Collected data
>>>>
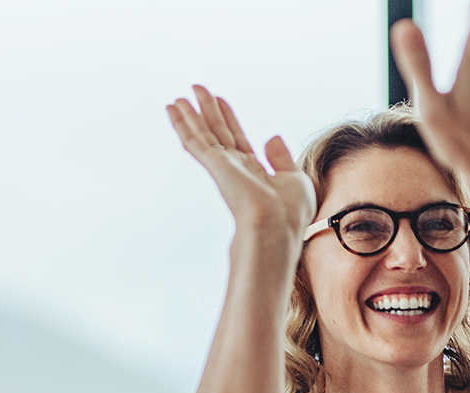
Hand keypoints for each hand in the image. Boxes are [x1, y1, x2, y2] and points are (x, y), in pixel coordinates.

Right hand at [166, 85, 314, 240]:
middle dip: (208, 111)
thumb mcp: (295, 179)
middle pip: (218, 132)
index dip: (229, 119)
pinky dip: (182, 124)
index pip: (238, 140)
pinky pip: (194, 140)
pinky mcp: (214, 165)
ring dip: (190, 115)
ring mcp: (223, 167)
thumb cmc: (290, 212)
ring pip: (202, 135)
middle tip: (197, 89)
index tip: (221, 101)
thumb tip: (272, 137)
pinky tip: (173, 109)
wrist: (277, 225)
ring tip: (179, 97)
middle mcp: (236, 169)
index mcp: (255, 173)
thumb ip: (282, 158)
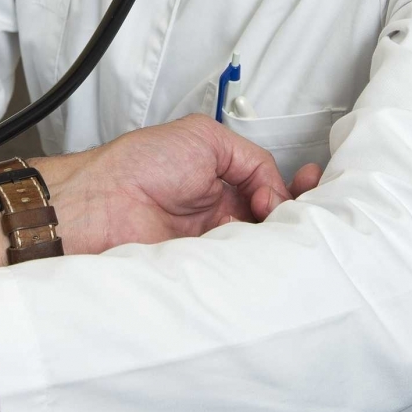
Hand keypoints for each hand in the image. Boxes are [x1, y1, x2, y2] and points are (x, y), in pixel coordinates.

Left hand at [45, 115, 317, 251]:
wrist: (99, 203)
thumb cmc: (138, 165)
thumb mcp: (204, 139)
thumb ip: (251, 160)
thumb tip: (276, 191)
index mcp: (224, 179)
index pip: (272, 187)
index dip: (295, 188)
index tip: (311, 184)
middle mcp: (222, 213)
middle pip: (273, 220)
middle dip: (295, 213)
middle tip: (304, 208)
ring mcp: (214, 244)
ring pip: (262, 247)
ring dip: (277, 236)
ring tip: (282, 223)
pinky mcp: (204, 272)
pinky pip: (240, 272)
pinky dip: (256, 263)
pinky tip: (264, 248)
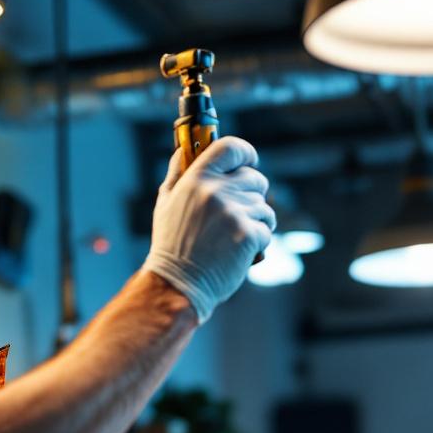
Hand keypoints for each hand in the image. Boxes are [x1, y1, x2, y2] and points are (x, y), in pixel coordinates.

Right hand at [141, 136, 274, 322]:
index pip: (230, 148)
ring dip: (256, 221)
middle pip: (255, 178)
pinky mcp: (248, 235)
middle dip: (252, 195)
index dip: (245, 153)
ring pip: (264, 207)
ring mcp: (234, 213)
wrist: (177, 285)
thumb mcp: (165, 203)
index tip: (249, 161)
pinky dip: (258, 242)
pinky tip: (240, 251)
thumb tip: (182, 150)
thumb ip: (177, 173)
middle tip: (238, 214)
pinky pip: (267, 229)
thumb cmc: (171, 245)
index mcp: (196, 179)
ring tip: (235, 237)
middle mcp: (216, 192)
<<<<
__Instructions to follow__
Write out all the records again, exactly, minus any pictures.

__Finished exercise__
Hand keypoints for each hand in the image. Boxes are [x1, y1, x2, y2] and points are (x, y), in pixel coordinates.

Right hand at [166, 85, 314, 240]:
middle dip: (208, 111)
thumb mcp: (295, 179)
middle pip: (218, 132)
index dip: (229, 119)
pinky dip: (182, 124)
index pip: (238, 140)
pinky pip: (194, 140)
pinky mcp: (214, 165)
ring dip: (190, 115)
ring mcp: (223, 167)
thumb cmc: (290, 212)
ring pip: (202, 135)
middle tip: (197, 89)
index tip: (221, 101)
thumb tip: (272, 137)
pinky tip: (173, 109)
wrist: (277, 225)
ring tip: (179, 97)
middle mcp: (236, 169)
index mcp: (255, 173)
thumb ip: (282, 158)
Hand keypoints for each hand in the image. Boxes are [x1, y1, x2, y2] and points are (x, y), in pixel coordinates.

Left hand at [45, 115, 317, 251]:
wrist: (99, 203)
thumb cmc: (138, 165)
thumb mcp: (204, 139)
thumb ip: (251, 160)
thumb tip: (276, 191)
index mcp: (224, 179)
index pip: (272, 187)
index dip: (295, 188)
index tip: (311, 184)
middle mcp: (222, 213)
middle pip: (273, 220)
middle dip: (295, 213)
middle tip: (304, 208)
ring mcp: (214, 244)
ring pip: (262, 247)
ring dip: (277, 236)
ring tip: (282, 223)
pinky mcp: (204, 272)
pinky pip: (240, 272)
pinky dip: (256, 263)
pinky tip: (264, 248)
Hand keypoints for each hand in the image. Boxes are [x1, y1, x2, y2] and points are (x, y), in pixel coordinates.

Right hand at [141, 136, 274, 322]:
index pip: (230, 148)
ring dip: (256, 221)
middle pip: (255, 178)
pinky mcp: (248, 235)
middle dip: (252, 195)
index dip: (245, 153)
ring pip: (264, 207)
ring mcp: (234, 213)
wrist: (177, 285)
thumb mcp: (165, 203)
index tip: (249, 161)
pinky dip: (258, 242)
pinky tip: (240, 251)
thumb tip: (182, 150)
thumb ip: (177, 173)
middle tip: (238, 214)
pinky pip: (267, 229)
thumb cmc: (171, 245)
index mcp: (196, 179)
ring tip: (235, 237)
middle mcp: (216, 192)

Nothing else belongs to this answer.